Previous attempts to use electronic tools to detect sepsis caught less than half that many cases and were accurate 2% to 5% of the time. All sepsis cases are eventually caught, but with the current standard of care, the condition kills 30% of the people who develop it. In the most severe sepsis cases where an hour delay is the difference between life and death, the AI detected it an average of nearly six hours earlier than traditional methods. “This is a breakthrough in many ways,” said co-author Albert Wu, an internist and director of the Johns Hopkins Center for Health Services and Outcomes Research.

“Up to this point, most of these types of systems have guessed wrong much more often than they get it right. Those false alarms undermine confidence.” Unlike conventional approaches, the system allows doctors to see why the tool is making specific recommendations. The work is extremely personal to Saria, who lost her nephew as a young adult to sepsis. “Sepsis develops very quickly and this is what happened in my nephew’s case,” she said. “When doctors detected it, he was already in septic shock.” Bayesian Health, a company spun-off from Johns Hopkins, led and managed the deployment across all testing sites. The team also partnered with the two largest electronic health record system providers, Epic and Cerner, to ensure that the tool can be implemented at other hospitals. The team has adapted the technology to identify patients at risk for pressure injuries, commonly known as bed sores, and those at risk for sudden deterioration caused by bleeding, acute respiratory failure, and cardiac arrest.

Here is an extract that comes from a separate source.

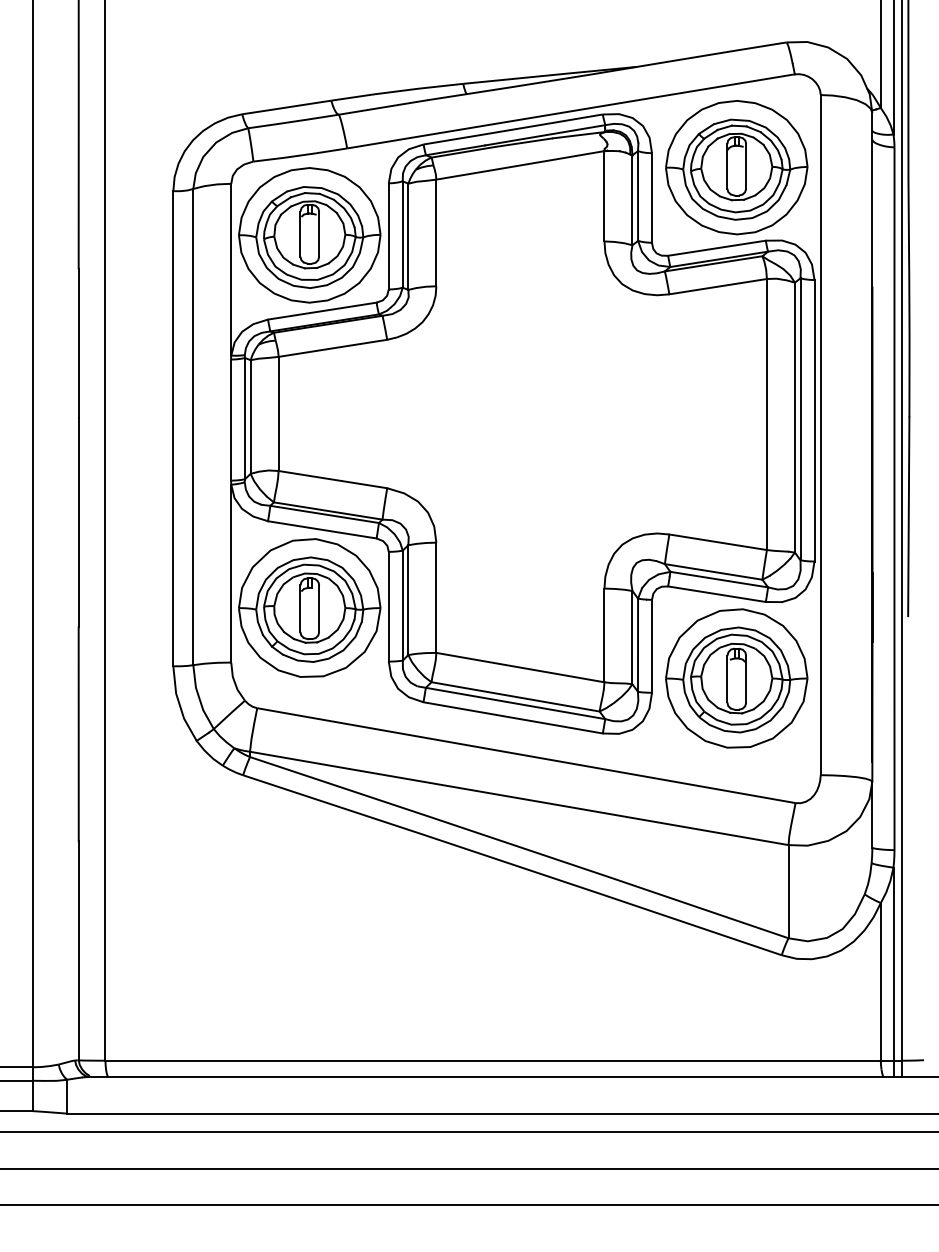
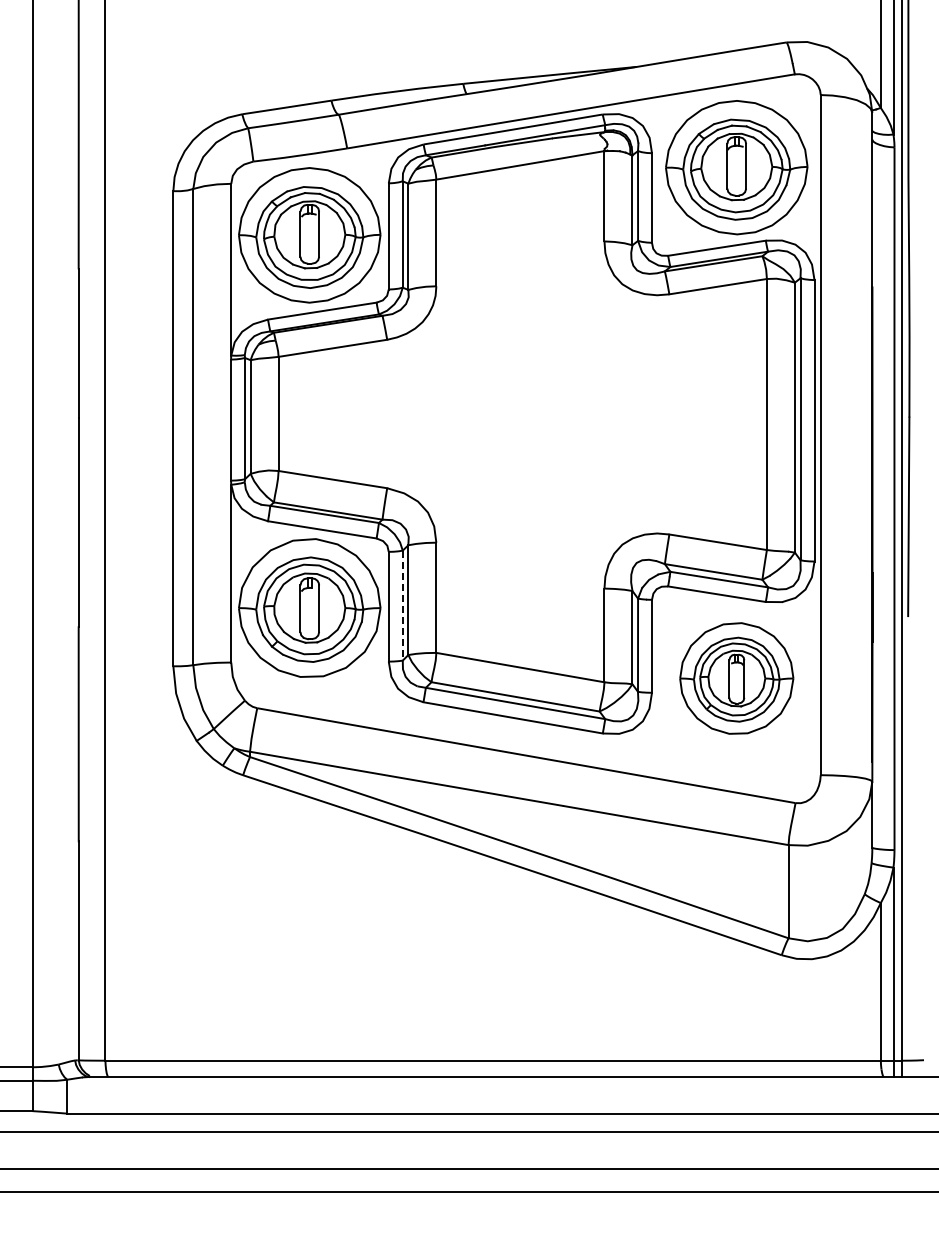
line at (402, 605): solid -> dashed
part at (736, 678) size: 144x141 px -> 116x113 px
line at (468, 1205) position: (468, 1205) -> (468, 1192)
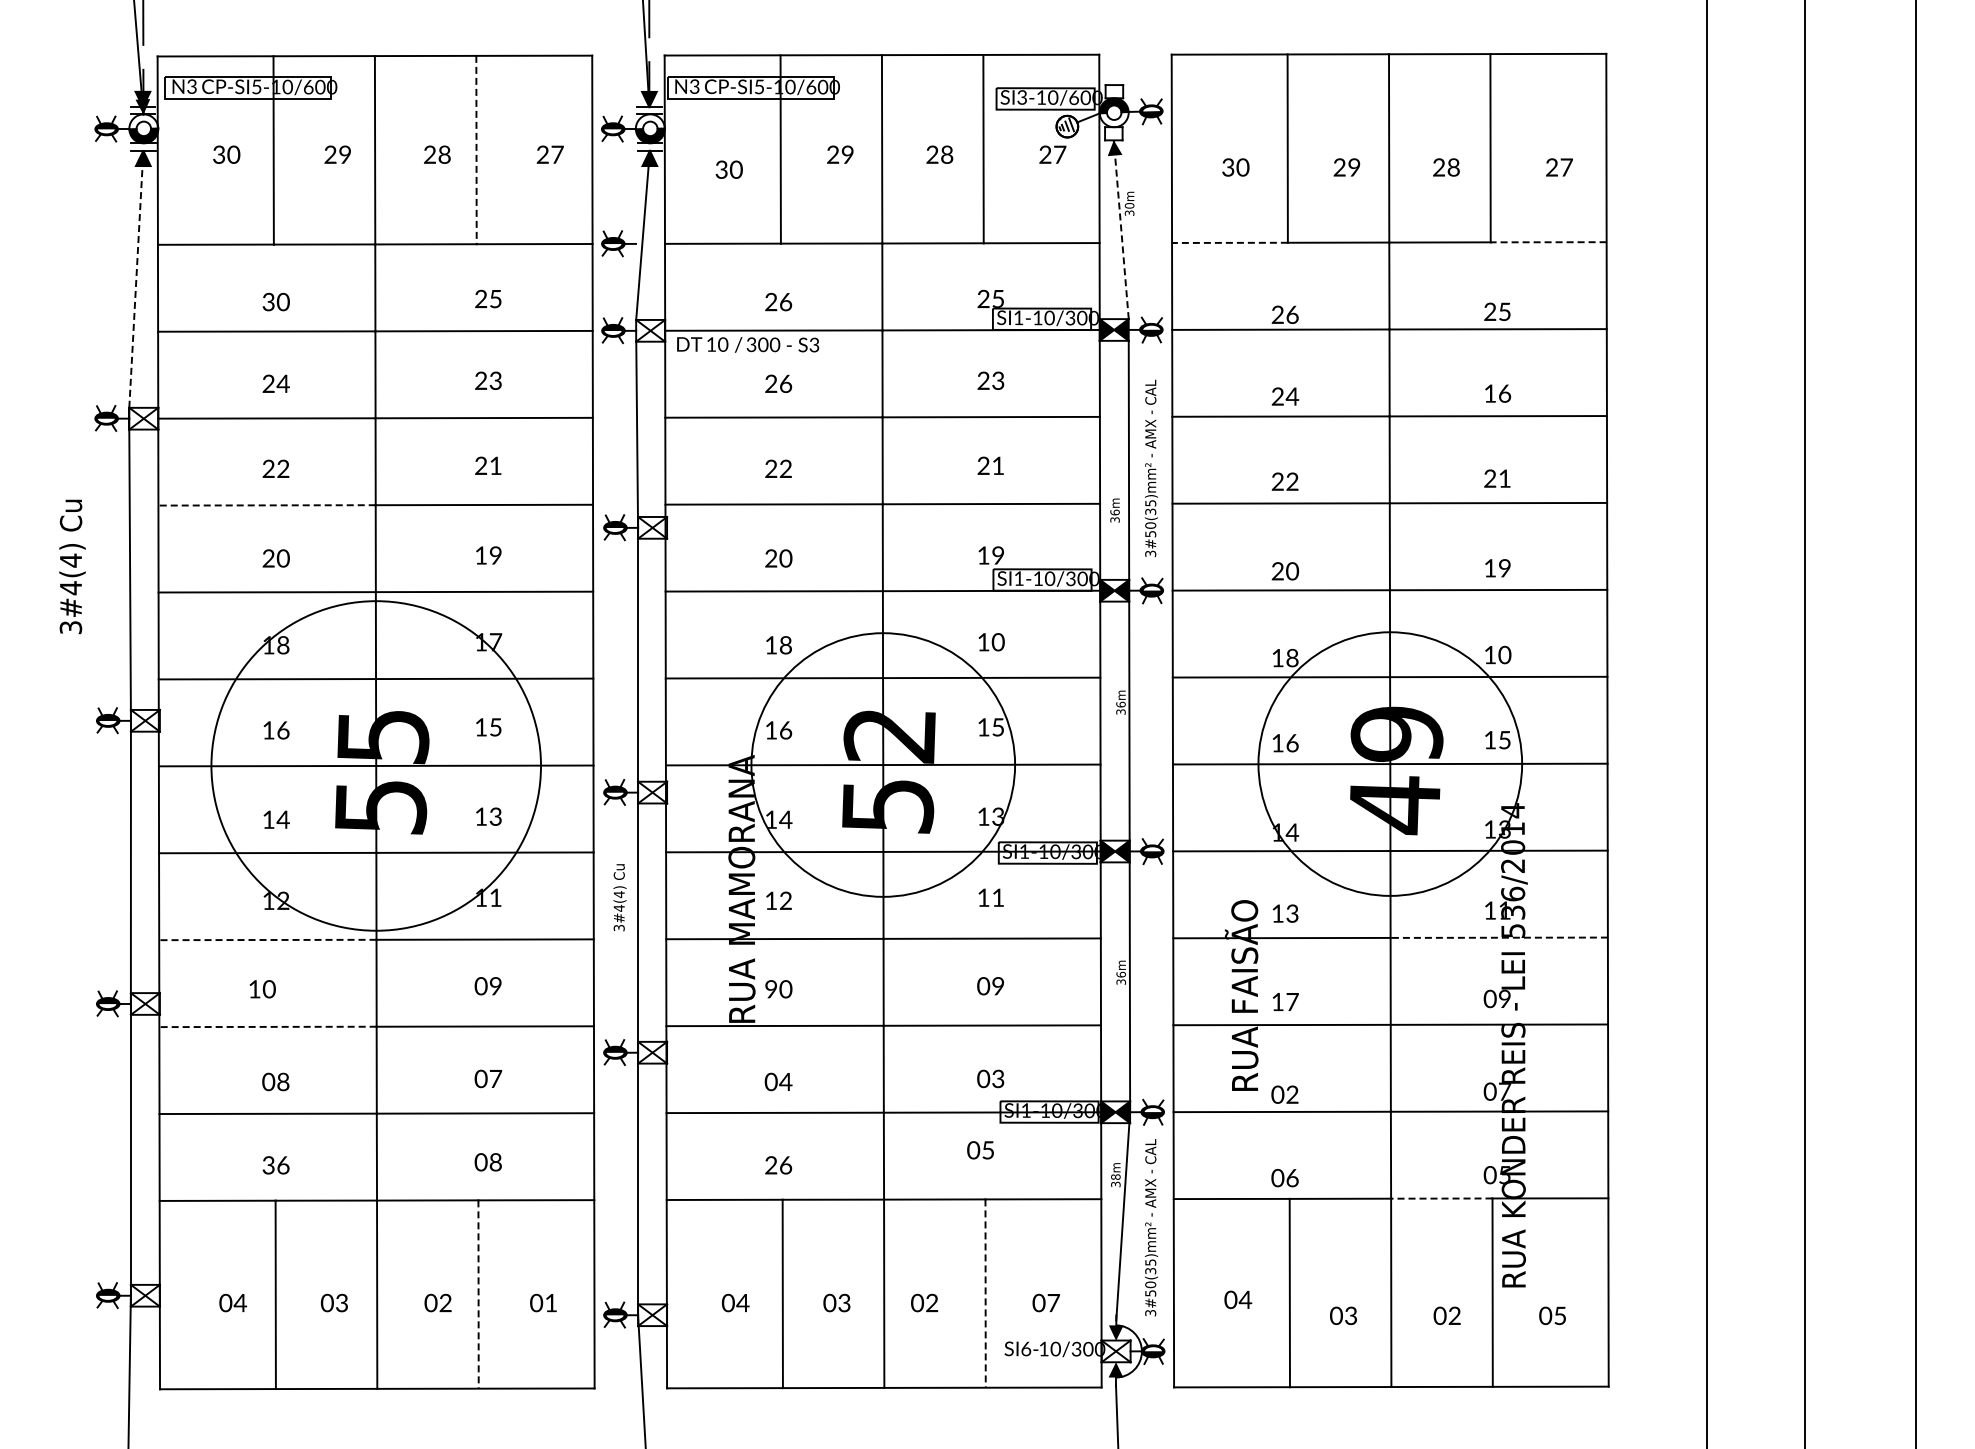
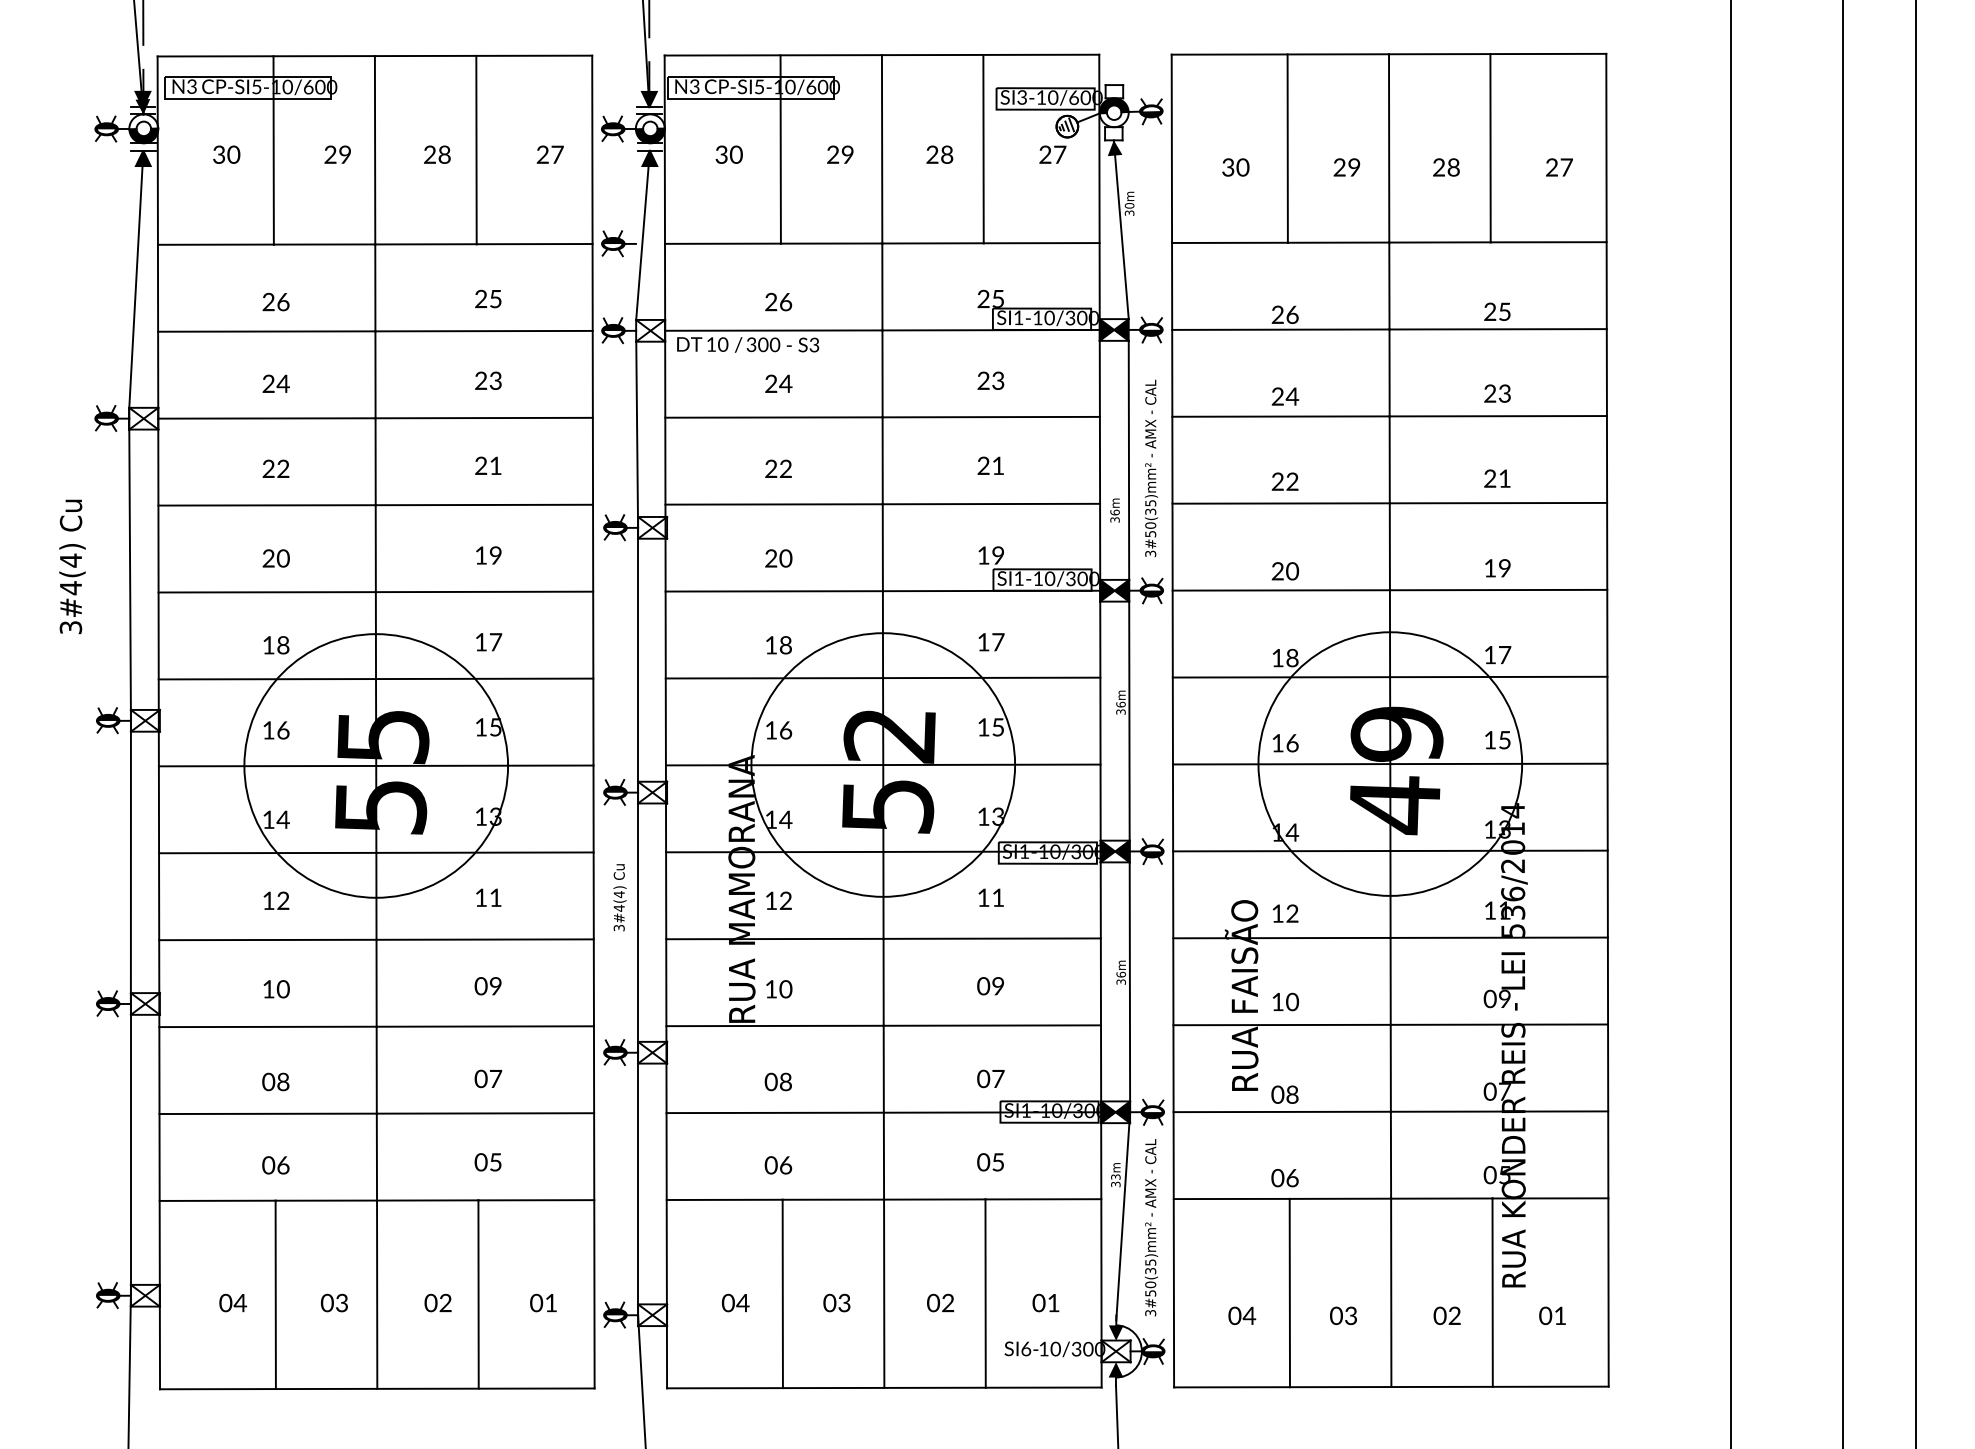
line at (476, 150): dashed -> solid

“The approach used here is foundationally different,” Saria said. “It’s adaptive and takes into consideration the diversity of the patient population, the unique ways in which doctors and nurses deliver care across different sites, and the unique characteristics of each health system, allowing it to be significantly more accurate and to gain provider trust and adoption.”

Co-authors of the three studies in Nature Medicine and Nature Digital Medicine include Katharine Henry, Roy Adams, Cassandra Parent, David Hager, Edward Chen, Mustapha Saheed, and Albert Wu of Johns Hopkins University; Hossein Soleimani of University of California, San Francisco; Anirudh Sridharan of Howard County General Hospital; Lauren Johnson, Maureen Henley, Sheila Miranda, Katrina Houston, and Anushree Ahluwalia of The Johns Hopkins Hospital; Sara Cosgrove and Eili Klein of Johns Hopkins University School of Medicine; Andrew Markowski of Suburban Hospital; and Robert Linton of Howard County General Hospital.

The work was funded by the Gordon and Betty Moore Foundation (No. 3926 and 3186.01), the National Science Foundation Future of Work at the Human-technology Frontier (No. 1840088), and the Alfred P. Sloan Foundation research fellowship (2018).